Há algo de estranho, no entanto, no modo como os acusados se expressam. De acordo com Loznitsa, as falas das testemunhas são autênticas, mas a dos réus, não.
"A principal diferença dos julgamentos de nazistas na Alemanha é que os processos na Ucrânia foram organizados para fins propagandísticos soviéticos", afirma o diretor. "Todas as falas dos réus foram preparadas, e eles foram treinados. O período de interrogatório durou seis meses e existem transcrições das falas verdadeiras, então podemos ver o quanto os discursos foram preparados previamente. Foi diferente dos julgamentos ocidentais, a presunção de inocência nunca esteve lá. Era uma justiça falsa".
O filme faz coro com a obra de Loznitsa em geral, em que ele busca denunciar os excessos do governo soviético -sobretudo de Stálin-, recompondo fatos sobre a Segunda Guerra que foram distorcidos ou ocultados. Tendência que não foi revertida nem após o fim da URSS.
"Nos últimos 30 anos, os historiadores e acadêmicos ucranianos não fizeram o trabalho que deveriam, e o conhecimento desses fatos históricos não foram suficientemente tornados públicos, não viraram parte do conhecimento geral", ele diz.
Talvez essa falta de memória histórica explique um pretenso aumento de grupos neonazistas no país nas últimas duas décadas, conforme denunciam vozes como o cineasta Oliver Stone, no documentário "Ukraine on Fire", de 2016, dirigido por Igor Lopatonok, que Stone produziu. Mas mesmo morando fora da Ucrânia há décadas, em Berlim, Loznitsa diz não acreditar que tal movimento seja efusivo em terras ucranianas.
"Eu pessoalmente nunca entrei em contato com nenhum neonazista na Ucrânia. Em qualquer país existem partidos e grupos ultranacionalistas e geralmente são 1% ou 2% da população. O mesmo vale para a Ucrânia, e os partidos que seguem essa ideologia nunca foram eleitos para o parlamento", diz o cineasta.
"Essa noção geral de que o neonazismo está presente no país é criada pela mídia e propaganda da Rússia, que se dedica a mostrar isso ao mundo.

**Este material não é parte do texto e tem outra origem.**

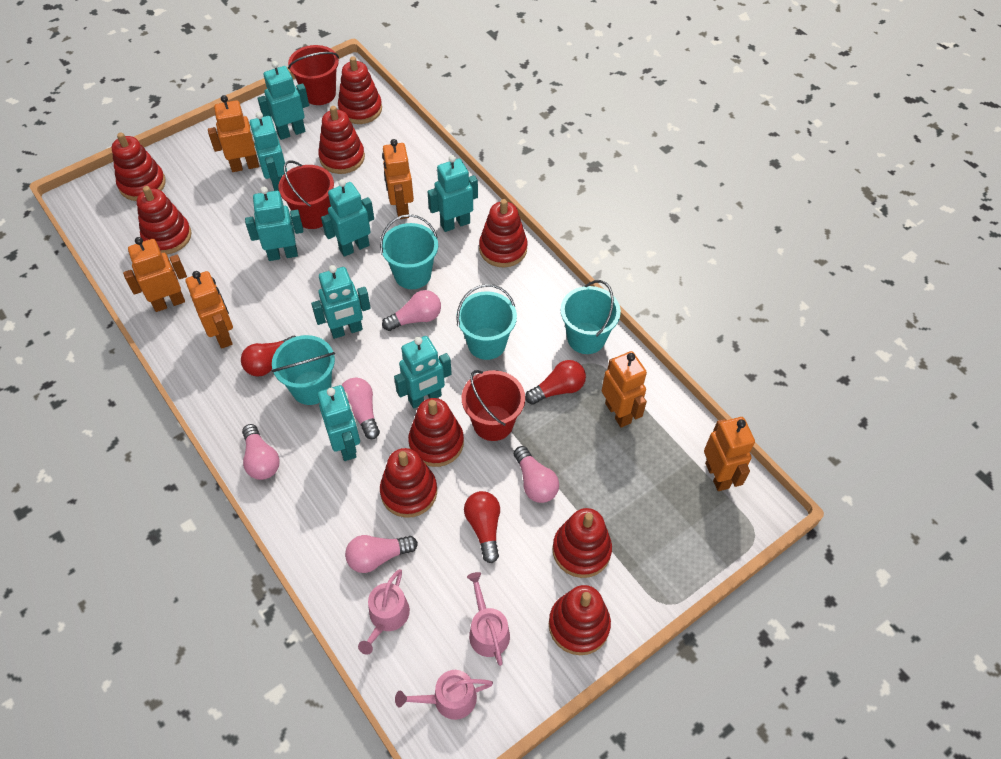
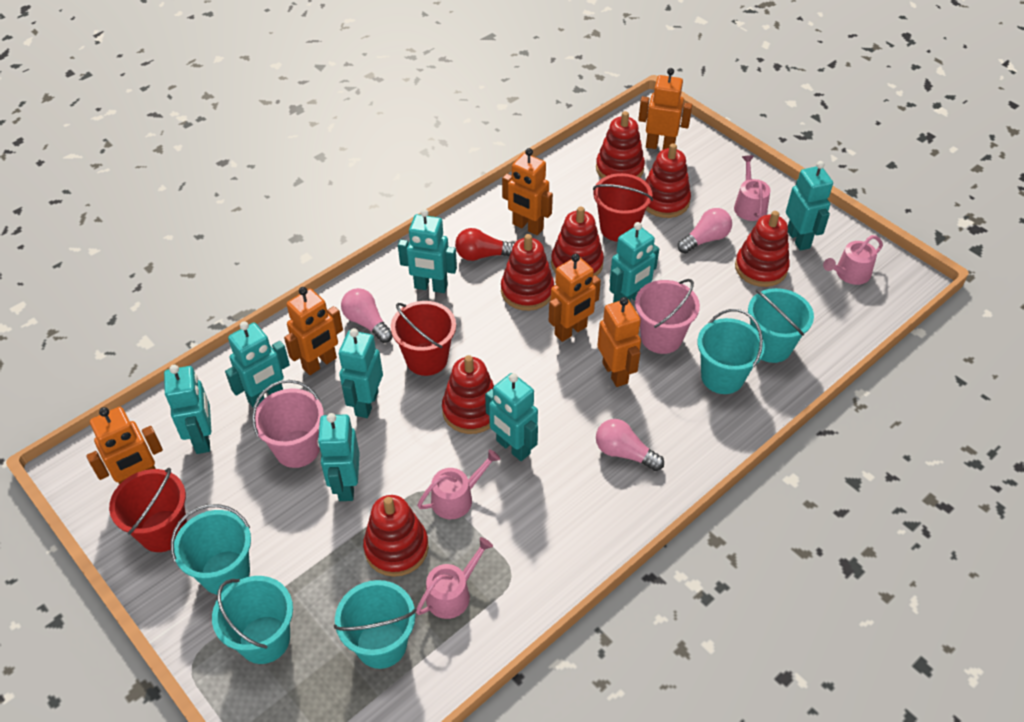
pink bucket: none = 0 -> [252,380,324,468] [635,279,700,354] = 2
pink light bulb: [242,424,280,480] [342,377,380,439] [345,535,418,573] [382,290,441,331] [514,446,559,503] = 5 -> [341,288,393,343] [596,419,664,471] [678,208,732,254] = 3
pink watering can: [358,569,410,655] [395,670,493,720] [467,572,510,666] = 3 -> [416,537,493,619] [417,449,500,519] [734,155,771,221] [823,235,883,285] = 4
red light bulb: [241,336,296,377] [464,491,500,563] [525,360,586,405] = 3 -> [455,228,515,261] = 1
red stacking toy: [112,132,166,201] [137,186,192,254] [318,106,365,174] [338,56,382,124] [380,448,437,518] [408,398,464,467] [479,199,527,267] [549,585,611,655] [552,508,612,578] = 9 -> [363,495,429,577] [442,355,494,434] [501,234,554,311] [551,207,604,276] [596,111,645,178] [645,143,691,218] [735,211,790,287] = 7
turquoise bucket: [271,335,335,405] [380,214,438,289] [456,284,517,360] [560,280,621,354] = 4 -> [171,504,251,595] [212,576,293,664] [334,580,417,669] [697,309,765,394] [748,288,814,363] = 5

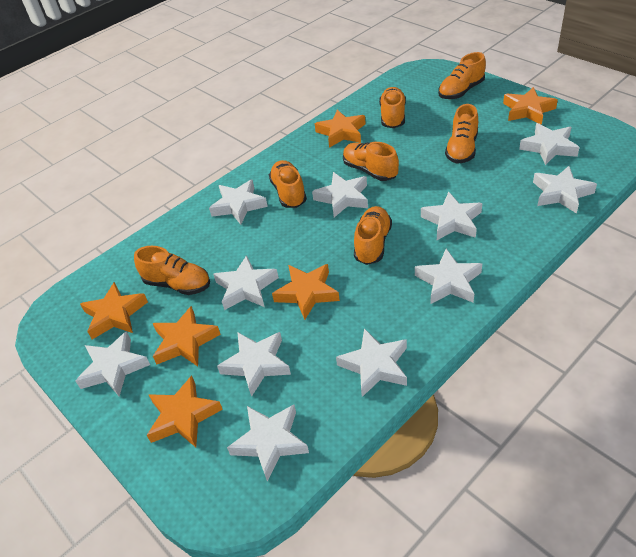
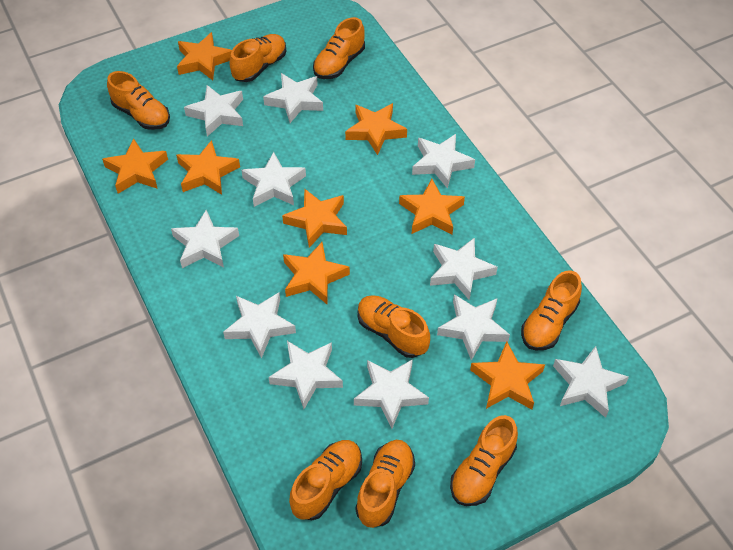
orange shoe: [134,246,210,295] [269,160,307,208] [343,142,399,181] [354,206,392,265] [379,87,406,128] [438,52,486,99] [445,104,478,164] = 7 -> [107,71,170,130] [229,34,286,82] [289,440,362,520] [313,17,365,79] [355,440,415,528] [357,295,430,358] [450,415,518,506] [521,270,582,350] = 8
orange star: [80,282,148,340] [147,375,223,447] [153,306,221,367] [272,264,340,320] [315,110,366,148] [503,87,558,125] = 6 -> [102,138,168,194] [176,140,240,195] [177,32,232,80] [282,189,347,248] [283,242,350,304] [345,103,407,155] [399,179,465,235] [470,341,545,410] = 8

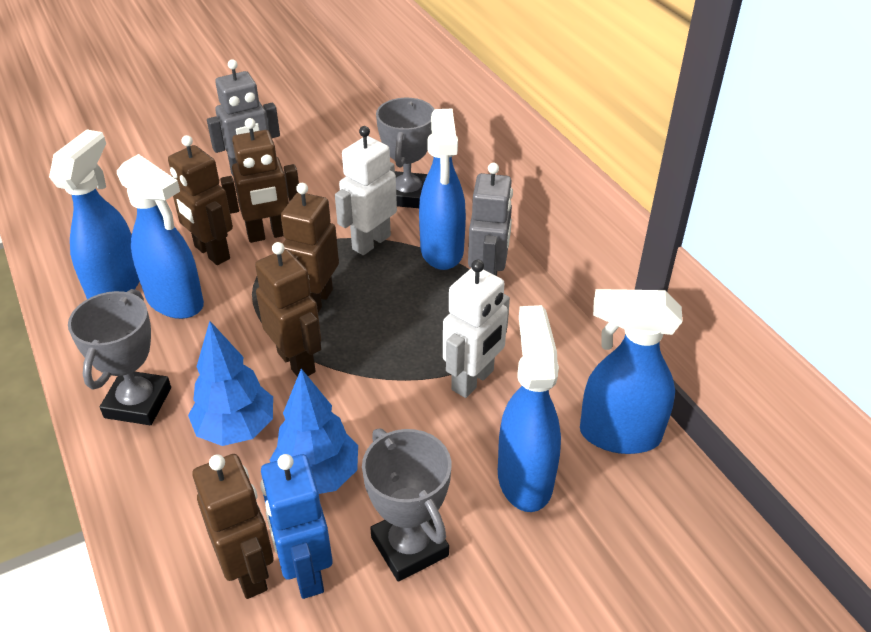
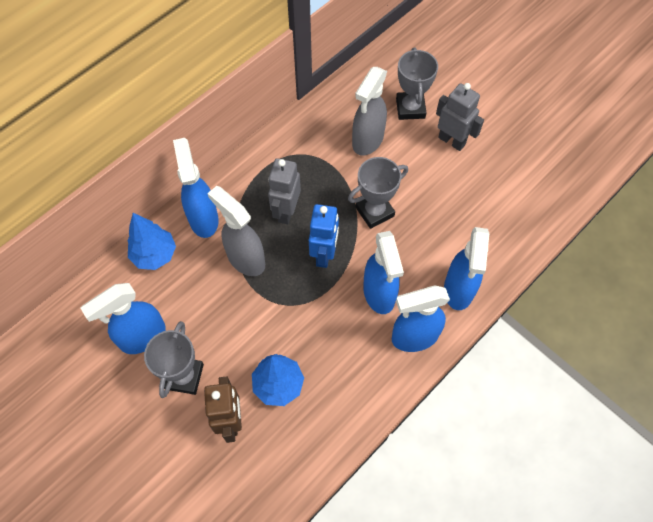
brown robot: [168,135,233,265] [192,454,274,599] [220,118,299,243] [255,242,321,377] [281,183,339,312] = 5 -> [204,376,242,443] = 1
grey spray bottle: none = 0 -> [207,186,265,276] [352,67,387,156] = 2
white robot: [335,126,397,255] [443,260,510,398] = 2 -> none = 0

Na verdade, a Ucrânia se radicalizou com a guerra, é fato, mas ainda assim não creio que essas ideias estejam presentes ali como dizem os russos."
A entrevista foi concedida no último Festival de Veneza, em setembro, quando Vladimir Putin ainda não tinha convocado o plebiscito em que, segundo o Kremlin, os habitantes do leste da Ucrânia disseram preferir ficar sob custódia russa, e não mais sob o governo ucraniano. Mas já à época, Loznitsa dizia não crer existir uma animosidade natural entre os dois povos.
"É uma guerra entre duas civilizações: uma totalitária e uma liberal-democrática. Vejo muita gente tentando transformá-la em uma guerra étnica, o que pode nos levar a consequências muito perigosas, como as que o mundo experimentou na Segunda Guerra".